Quotes from Red Haven's on Fire

Toby: If I was someone who felt comfortable hugging other people, I'd give one to Sam because he absolutely impaled himself.

Toby: Excuse me, I think they're making me buy somebody's house.

Toby: His wingman thought I hit him, so he came for me, and I took care of business.
Charlie: You what?
Toby: Charlie took care of business.

Toby: Things are looking up now.
Sam: You trapped people at Disneyland, told the French they could stick a loaf of bread up their ass, had a meeting with a Communist, and things are looking up because my new campaign director just made bail.
Toby: Well, the glass is half full or half, you know, the other thing.

Will: White House intern looks good on a resume. Threem onths from now two of them will be working at Condé Nast and HBO.
Elsie: And the other two?
Will: Will marry senior vice-presidents at Condé Nast and HBO.

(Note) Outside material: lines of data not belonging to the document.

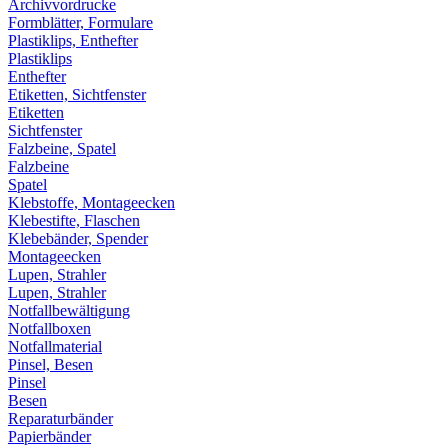
Archivvordrucke
Formblätter, Formulare
Plastiklips, Enthefter
Plastiklips
Enthefter
Etiketten, Sichtfenster
Etiketten
Sichtfenster
Falzbeine, Spatel
Falzbeine
Spatel
Klebstoffe, Montageecken
Klebestifte, Flaschen
Klebebänder, Spender
Montageecken
Lupen, Strahler
Lupen, Strahler
Notfallbewältigung
Notfallboxen
Notfallmaterial
Pinsel, Besen
Pinsel
Besen
Reparaturbänder
Papierbänder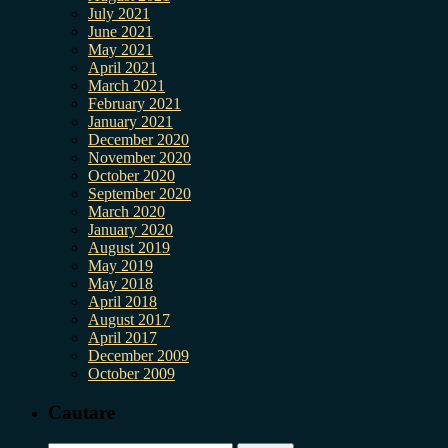
July 2021
June 2021
May 2021
April 2021
March 2021
February 2021
January 2021
December 2020
November 2020
October 2020
September 2020
March 2020
January 2020
August 2019
May 2019
May 2018
April 2018
August 2017
April 2017
December 2009
October 2009
Cautare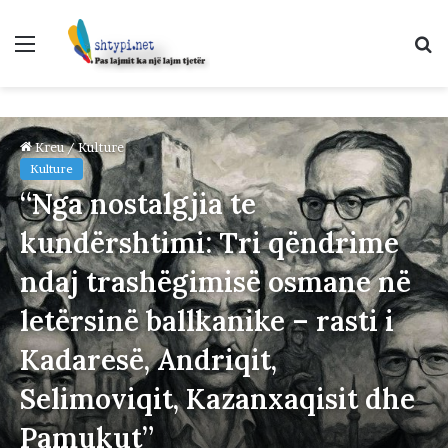
Menu
K
p
Kreu
/
Kulture
Kulture
“Nga nostalgjia te
kundërshtimi: Tri qëndrime
ndaj trashëgimisë osmane në
letërsinë ballkanike – rasti i
Kadaresë, Andriqit,
Selimoviqit, Kazanxaqisit dhe
Pamukut”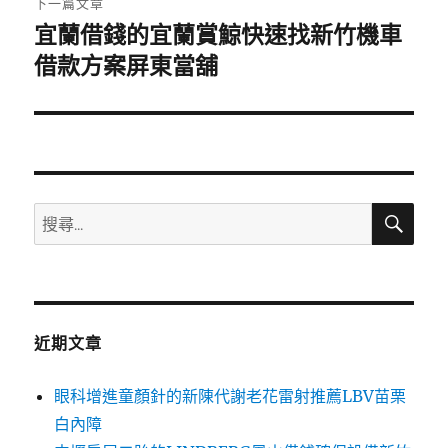
下一篇文章
宜蘭借錢的宜蘭賞鯨快速找新竹機車
下
一
借款方案屏東當舖
篇
文
章:
搜
搜
尋
尋
關
鍵
字:
近期文章
眼科增進童顏針的新陳代謝老花雷射推薦LBV苗栗
白內障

Toby: It made the news out there?
Will: A Jewish guy won a bar fight, it's news everywhere.

Josh: You're very stealthy, ma'am, I've always admired that about you.

C.J.: He looks youthful and energetic. Do we have anything he can jump over?

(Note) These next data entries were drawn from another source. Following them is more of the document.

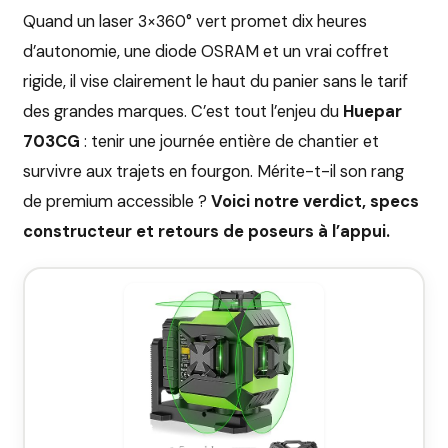
Quand un laser 3×360° vert promet dix heures
d’autonomie, une diode OSRAM et un vrai coffret
rigide, il vise clairement le haut du panier sans le tarif
des grandes marques. C’est tout l’enjeu du
Huepar
703CG
: tenir une journée entière de chantier et
survivre aux trajets en fourgon. Mérite-t-il son rang
de premium accessible ?
Voici notre verdict, specs
constructeur et retours de poseurs à l’appui.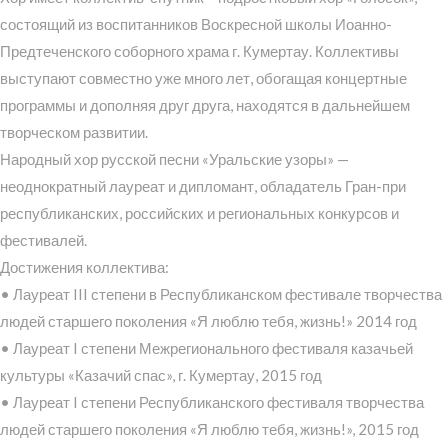
состоящий из воспитанников Воскресной школы Иоанно-
Предтеченского соборного храма г. Кумертау. Коллективы
выступают совместно уже много лет, обогащая концертные
программы и дополняя друг друга, находятся в дальнейшем
творческом развитии.
Народный хор русской песни «Уральские узоры» —
неоднократный лауреат и дипломант, обладатель Гран-при
республиканских, российских и региональных конкурсов и
фестивалей.
Достижения коллектива:
• Лауреат III степени в Республиканском фестивале творчества
людей старшего поколения «Я люблю тебя, жизнь!» 2014 год
• Лауреат I степени Межрегионального фестиваля казачьей
культуры «Казачий спас», г. Кумертау, 2015 год
• Лауреат I степени Республиканского фестиваля творчества
людей старшего поколения «Я люблю тебя, жизнь!», 2015 год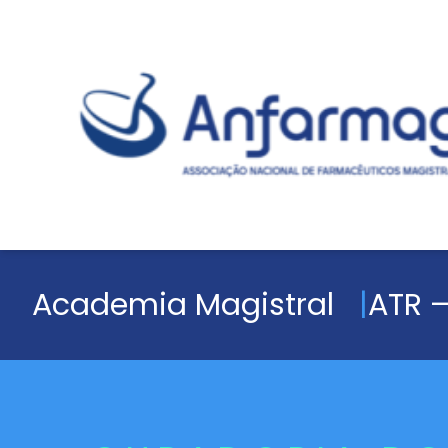
Academia Magistral
ATR –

C.J.: It's a black-tie a event, and when she talks about helping poor women while wearing a $4,000 Krizia dress she looks like Marie Antoinette.
Toby: She's right.
C.J.: I am. So, you should tell her that, Charlie.
Charlie: I'm sorry?
C.J.: You should tell her not to talk about the House vote.
Charlie: You want me to tell Mrs. Bartlet she's gonna look like a dilettante.
C.J.: I once had to tell the president he was wearing two different shoes.
Charlie: That's roughly the same.

Sam: I'm preaching to the choir.
Toby: I'm sorry.
Sam: I'm saying you have me preaching to the choir.
Toby: Yeah.
Sam: Why?
Toby: 'Cause that's how you get them to sing.

Toby: God save the President of the United State. And Sam Seaborn.